Biochemistry and Biophysics

Retinoic Acid Biosynthesis by Normal Human Breast Epithelium Is via Aldehyde Dehydrogenase 6, Absent in MCF-7 Cells1

Brent N. Rexer, Wen Li Zheng and David E. Ong2

Department of Biochemistry, Vanderbilt University School of Medicine, Nashville, Tennessee 37232

Retinoic acid (RA) is the form of vitamin A that controls differentiation and proliferation of epithelia. Our previous work established that normal breast epithelia synthesize RA from retinol, an ability retained by three immortalized but nontumorigenic cell lines but lost in five of six breast cell lines.
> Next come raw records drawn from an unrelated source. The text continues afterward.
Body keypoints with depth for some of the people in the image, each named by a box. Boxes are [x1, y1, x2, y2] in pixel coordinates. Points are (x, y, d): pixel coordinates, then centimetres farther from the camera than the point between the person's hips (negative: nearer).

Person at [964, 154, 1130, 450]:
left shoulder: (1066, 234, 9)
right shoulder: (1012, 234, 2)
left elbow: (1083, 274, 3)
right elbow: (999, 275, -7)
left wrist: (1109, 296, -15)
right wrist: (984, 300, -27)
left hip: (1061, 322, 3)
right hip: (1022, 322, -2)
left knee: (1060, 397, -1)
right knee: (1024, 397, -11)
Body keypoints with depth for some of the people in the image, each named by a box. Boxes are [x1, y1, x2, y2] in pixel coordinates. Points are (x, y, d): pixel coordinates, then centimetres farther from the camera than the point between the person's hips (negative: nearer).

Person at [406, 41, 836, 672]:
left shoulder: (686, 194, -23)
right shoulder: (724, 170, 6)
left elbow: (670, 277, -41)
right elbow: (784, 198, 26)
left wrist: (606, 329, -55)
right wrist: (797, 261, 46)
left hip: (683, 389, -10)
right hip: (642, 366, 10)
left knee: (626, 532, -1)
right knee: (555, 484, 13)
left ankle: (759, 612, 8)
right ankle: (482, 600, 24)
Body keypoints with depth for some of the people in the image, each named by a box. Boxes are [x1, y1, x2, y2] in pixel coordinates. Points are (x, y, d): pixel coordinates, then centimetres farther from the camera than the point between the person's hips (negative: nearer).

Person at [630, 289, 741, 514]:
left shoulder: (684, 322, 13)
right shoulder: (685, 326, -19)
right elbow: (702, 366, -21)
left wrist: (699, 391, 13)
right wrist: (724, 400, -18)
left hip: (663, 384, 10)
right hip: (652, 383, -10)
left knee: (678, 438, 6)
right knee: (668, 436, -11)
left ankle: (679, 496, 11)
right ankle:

In this work, we characterize the cause of this defect in one of the lines, the MCF-7 line. We have determined that the immortalized but nontumorigenic cell line, MTSV1.7, capable of synthesizing RA from both retinol and retinal, contains a retinaldehyde dehydrogenase activity for the second step in RA biosynthesis. We have identified it, after isolation, as a previously described enzyme, aldehyde dehydrogenase 6 (ALDH6). Immunohistochemical analysis of normal human breast with antibodies to ALDH6 showed expression of this enzyme in the glandular epithelia colocalized with cellular RA-binding protein type II, a possible marker for certain cells able to synthesize RA. ALDH6 was not present in MCF-7 cells, and these cells were unable to oxidize retinal to RA in culture. When MCF-7 cells were then transfected with ALDH6, they (re)gained the ability to oxidize retinal to RA as well as some ability to synthesize RA when provided with retinol. This suggests that loss of ALDH6 expression is the defect in RA biosynthesis in these cells. Identification of ALDH6 as the retinaldehyde dehydrogenase present in normal human breast epithelia provides the first tool necessary for studying the loss of RA synthetic ability in cancer cells and the relationship of this process to malignant transformation.